The answer lies beneath the ocean. More than 745,000 miles of submarine cables featuring optical fiber make up most of the actual physical internet. These cables wind between and around continents, carrying almost all of our global internet communication.
Recently, the huge amount of data sent between connected smart devices has begun clogging this network of submarine cables, just as interstate highways become jammed with traffic. One way to deal with this massive data growth is to increase the bandwidth capacity of the physical internet. Another way is to create more direct transmission paths between continents.
Taking It Direct
A new project in Finland hopes to use this second method. The plan is to install a new fiber optic cable route across the Arctic Ocean – the only large water body that is really untouched by submarine cables. While melting sea ice raises tremendous concerns for the health of our planet, it presents an entirely new opportunity to install digital links on a straight course between continents.
For data from Asia to reach Europe, it must travel over thousands of cable miles around Asia, up through the Suez Canal and across the Mediterranean Sea into continental Europe. And while this occurs faster than the blink of an eye (about 253 milliseconds), researchers say that data and communication could travel 30 percent faster over a shorter, more direct cable route through the Arctic.
Faster Connections Are Key
Banks and financial trading groups eagerly await faster connections. Traders depend on powerful, low latency networks to buy and sell securities where milliseconds can affect profit and loss. However, big data would also benefit. Today, internet-connected devices outnumber people on the Earth by an almost 3 to 1 margin. And experts predict that internet traffic between Europe and Asia will triple in the next five years.
The deployment of this new cable would actually extend an existing cable route through Finland into Germany. And while a feasibility study by the Government of Finland calls the project a “win-win-win” for Europe, Russia and Asia, there are key areas of concern.

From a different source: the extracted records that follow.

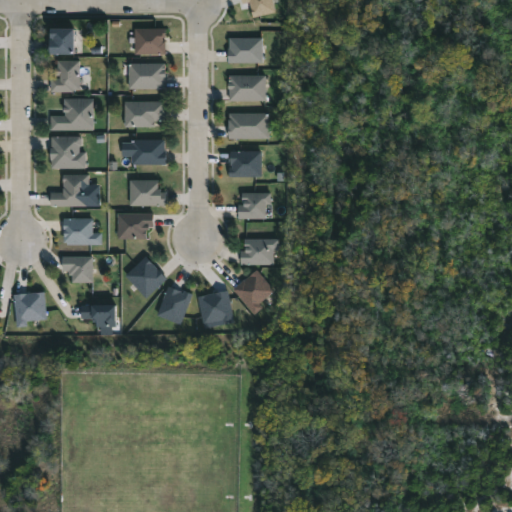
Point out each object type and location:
road: (98, 7)
building: (60, 39)
building: (149, 40)
building: (62, 41)
building: (149, 41)
building: (245, 49)
building: (245, 50)
building: (65, 75)
building: (146, 75)
building: (146, 76)
building: (66, 77)
building: (246, 87)
building: (247, 88)
building: (143, 112)
building: (143, 113)
building: (75, 114)
building: (75, 116)
building: (248, 125)
road: (198, 126)
building: (248, 126)
road: (21, 128)
road: (423, 143)
building: (147, 151)
building: (66, 152)
building: (145, 152)
building: (67, 153)
building: (245, 164)
building: (71, 191)
building: (77, 192)
building: (145, 192)
building: (146, 193)
building: (253, 204)
building: (253, 206)
building: (133, 224)
building: (134, 225)
building: (80, 232)
building: (258, 250)
building: (259, 251)
road: (333, 256)
building: (78, 267)
building: (79, 268)
building: (145, 277)
building: (253, 291)
building: (174, 305)
building: (29, 308)
building: (215, 309)
building: (99, 314)
building: (101, 317)
road: (423, 422)
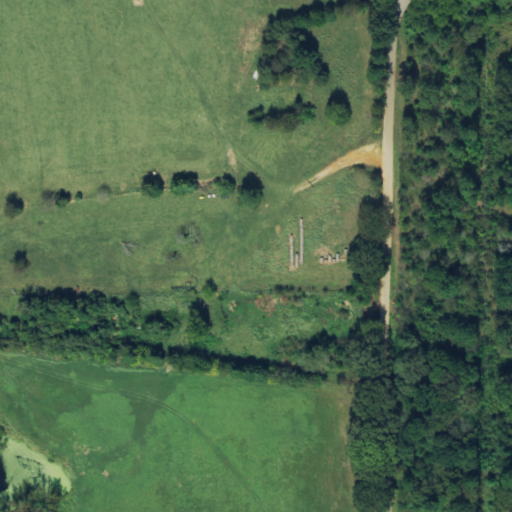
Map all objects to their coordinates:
road: (395, 14)
road: (384, 270)
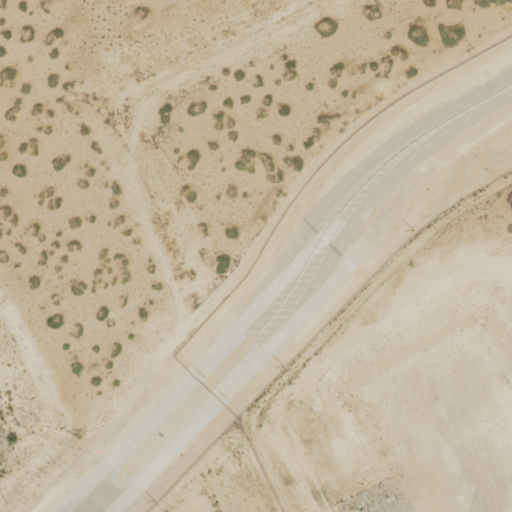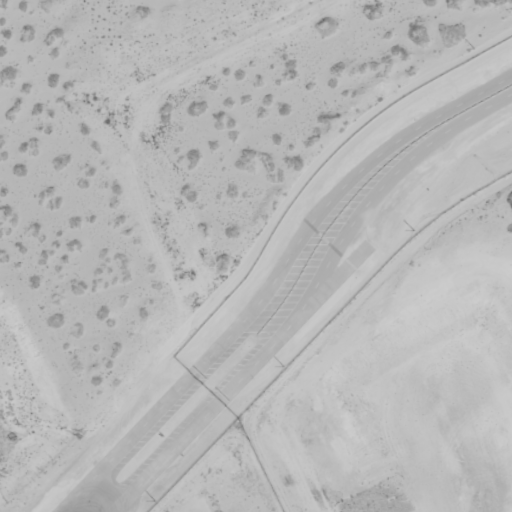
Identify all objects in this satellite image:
road: (276, 278)
road: (308, 295)
road: (95, 501)
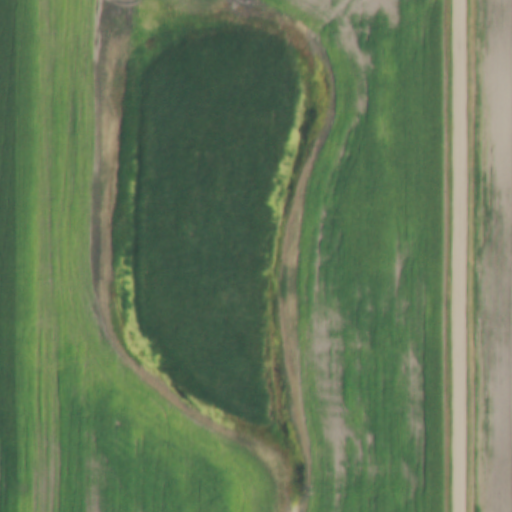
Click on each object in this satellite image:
road: (460, 256)
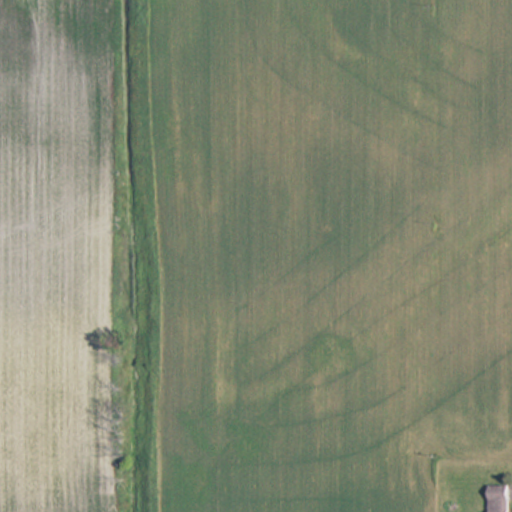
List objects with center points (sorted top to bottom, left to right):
building: (501, 498)
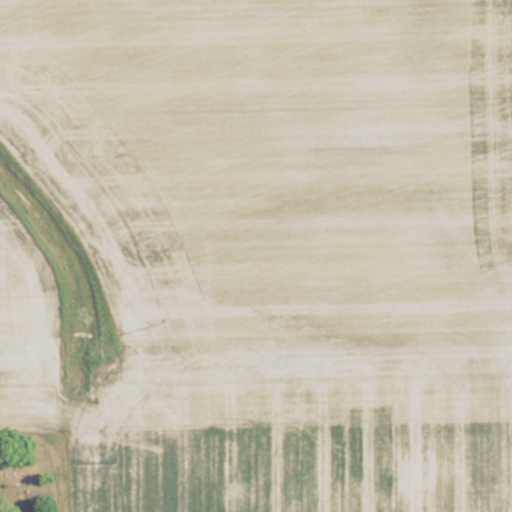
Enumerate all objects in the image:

First, constructing this new cable route would cost nearly a billion Euros. Secondly, the icy Arctic terrain and harsh weather conditions would certainly present logistical challenges. And there are always issues involving security. However, a separate cable installation linking Tokyo and London by way of Alaska and Canada is already underway.
Our planet needs more almost supersonic connections. We can expect to see more efforts around the globe to reduce data “pile-ups” and speed the delivery of data and communication.